026

 ユタ州スノーヒル。その名にたがわぬ一面の銀世界――。

 深い雪に足を取られながら、ローラとイングリッドは一心不乱に険しい山道を登っていく。オートバイで進めたのは途中まで。道が整備されていないため、残りは自力で歩かなければならない。

「ほら、あと少しだけがんばってローラ。ゴールはもう目前だよ目前。こんなのアイガーの北壁に比べたら、ピクニックみたいなもんじゃない」

「いえ、まァ体力は大丈夫なのだけれど……なんだってこんな不便なところを隠し場所に選んだの」

「そりゃアだって、ここなら地元の人間もよりつかないし」

「それは実際そうなのかもしれないけれど、だからと言って、さすがにこれはどうかと思うわ。毎回毎回山登りしなければならないなんて」

「へっちゃらへっちゃら。慣れればたいしたことないって」

「そんなものかしら……」

「そんなのものだよ」

 とはいえ、今は手ぶらだからよいものの、本来なら大量の盗品を抱えて登らなければならないことになるはずだ。ましてや車両を使えないとなると、ますますイングリッドのような、か弱い娘にはこたえるだろう。デメリットが比較にならない。

「確かにね。慣れないうちはメチャクチャ大変だったよ。金塊だったら一度に2、3個運ぶのが限界で、何度も往復しなくちゃならないし」

「ふーん、よっぽどその隠し場所を信頼しているのね」

「トーゼンでしょ。アタシにとっては、この地上でイチバン安全な場所だから。誰も近寄らないし、誰にも見られない」

 イングリッドは真っ白な風景を迷いなく進んでいく。もはや道さえ存在しない。彼女の先導がなければ、間違いなく遭難していただろう。その背中にライフルの銃口を向けながら、ローラはあとについて行く。もしも怪しげな動きをすれば容赦しない。ここまで来たからには、ちゃんと財宝のもとまで案内してもらわなければ。
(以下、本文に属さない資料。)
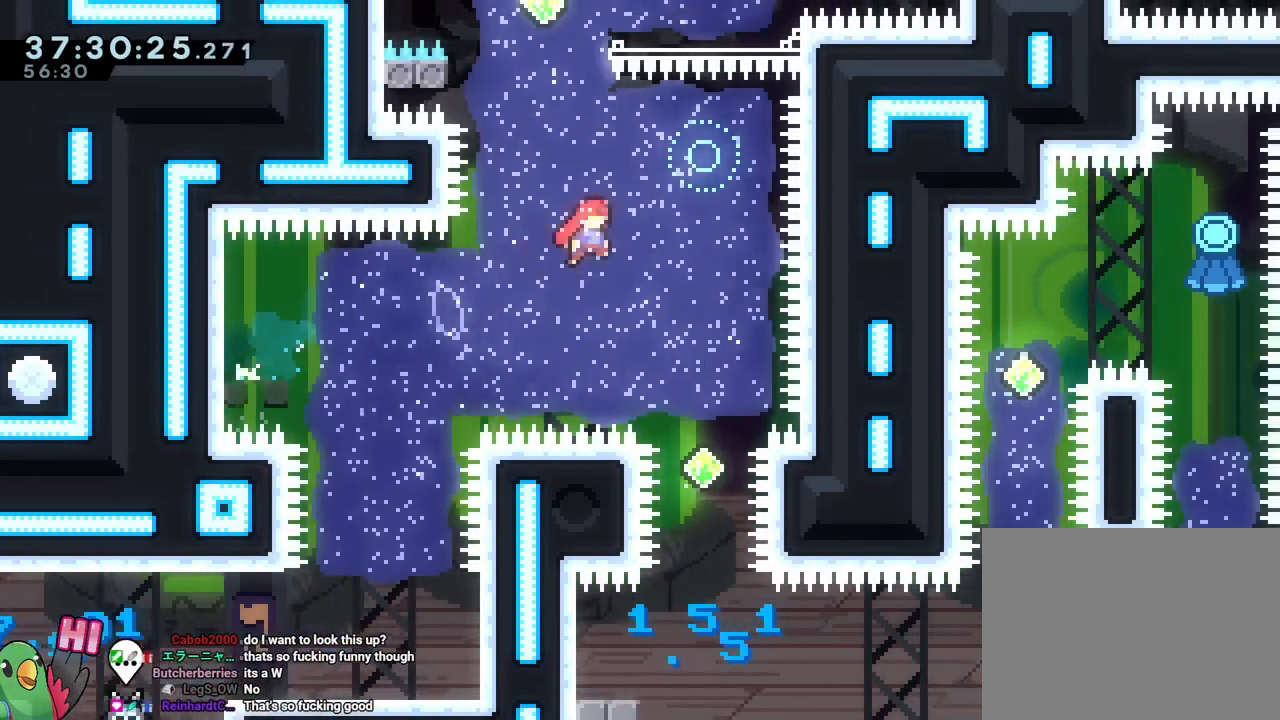
Gameplay with a controller (Nintendo layout); each line is a JSON object with the inputs held at the frame after it. "events" lists button and stick changes between this image and that frame as [ms after this image, input, new state], when the widget could be followed in between. Not read: HOME L1 L2 L3 R1 R3 SELECT.
{"buttons": [], "left_stick": "center", "right_stick": "center"}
「……そういえば、まだ一度も聞いていなかったわね。イングリッド、あなたはどうして財宝を集めては、使いもせずに貯め込んでいるの?」

「どういう風の吹き回し? ここに至るまで、そんなことまったく気にしてなかったんじゃない」

「延々と山登りするのは、さすがに退屈だもの。ほかに手頃な話題もないし」

「退屈? バンパイアは退屈なんてしないって聞いたけど。その遅すぎる心臓のせいで、気を抜くと時間が一瞬で流れていくんでしょ」

「そこまで詳しいなら、確かにわたしの言葉は語弊があったわね。退屈っていうのは言葉のアヤよ。せっかくの不老不死の人生も、満喫しようと努めなければ、あっというまに過ぎ去る。それを退屈と言わずになんて言えば?」

 だからバンパイアは金を稼ぐ。貯金は人類が生み出した最高の娯楽だ。使わなければ意味のない紙切れにもかかわらず、使いきれないほどの額をただ貯め続けるなんて、ムダ以外のなにものでもない。退屈しのぎには打ってつけだ。

「ふーん……まァ、アタシが財宝を集めるのも似たような理由かな。趣味みたいなもん。コレクターってヤツ?」

「黄金が好きなの? 確かに女の趣味としては、貴金属集めは比較的フツーの部類かもね。アクセサリーとか」

「いや、ちょっと違うかな。アタシは別に、黄金がキラキラしてて綺麗だから集めてるわけじゃない。価値があるから集めてる」

「価値があるから? だったら普通にドルを稼げばいいじゃない。あとは美術品とか、物によっては月までぶっ飛びそうな値段するわよ」

「ドルとか美術品とか、そういうものの価値はしょせん虚構だよ。単なる信用クレジットであって、けっして不変的じゃアない。だけど黄金は違う。黄金はただ存在するだけで、特別な価値を持つ。あらゆる国のあらゆる文明で、黄金は普遍的にすばらしいものだった」

「ようするに紙切れは信用できないってハナシ?」

「むしろ、なんでほかの連中はあんなものを信用できるわけ? どうしてみんなバカばっかりなの? トンネルのなかの蛇を知らないの?」

 藪を突いて蛇が出たようだ。しばらくイングリッドは自身の貨幣論について語り続けた。ローラはそれを延々聞かされるハメに。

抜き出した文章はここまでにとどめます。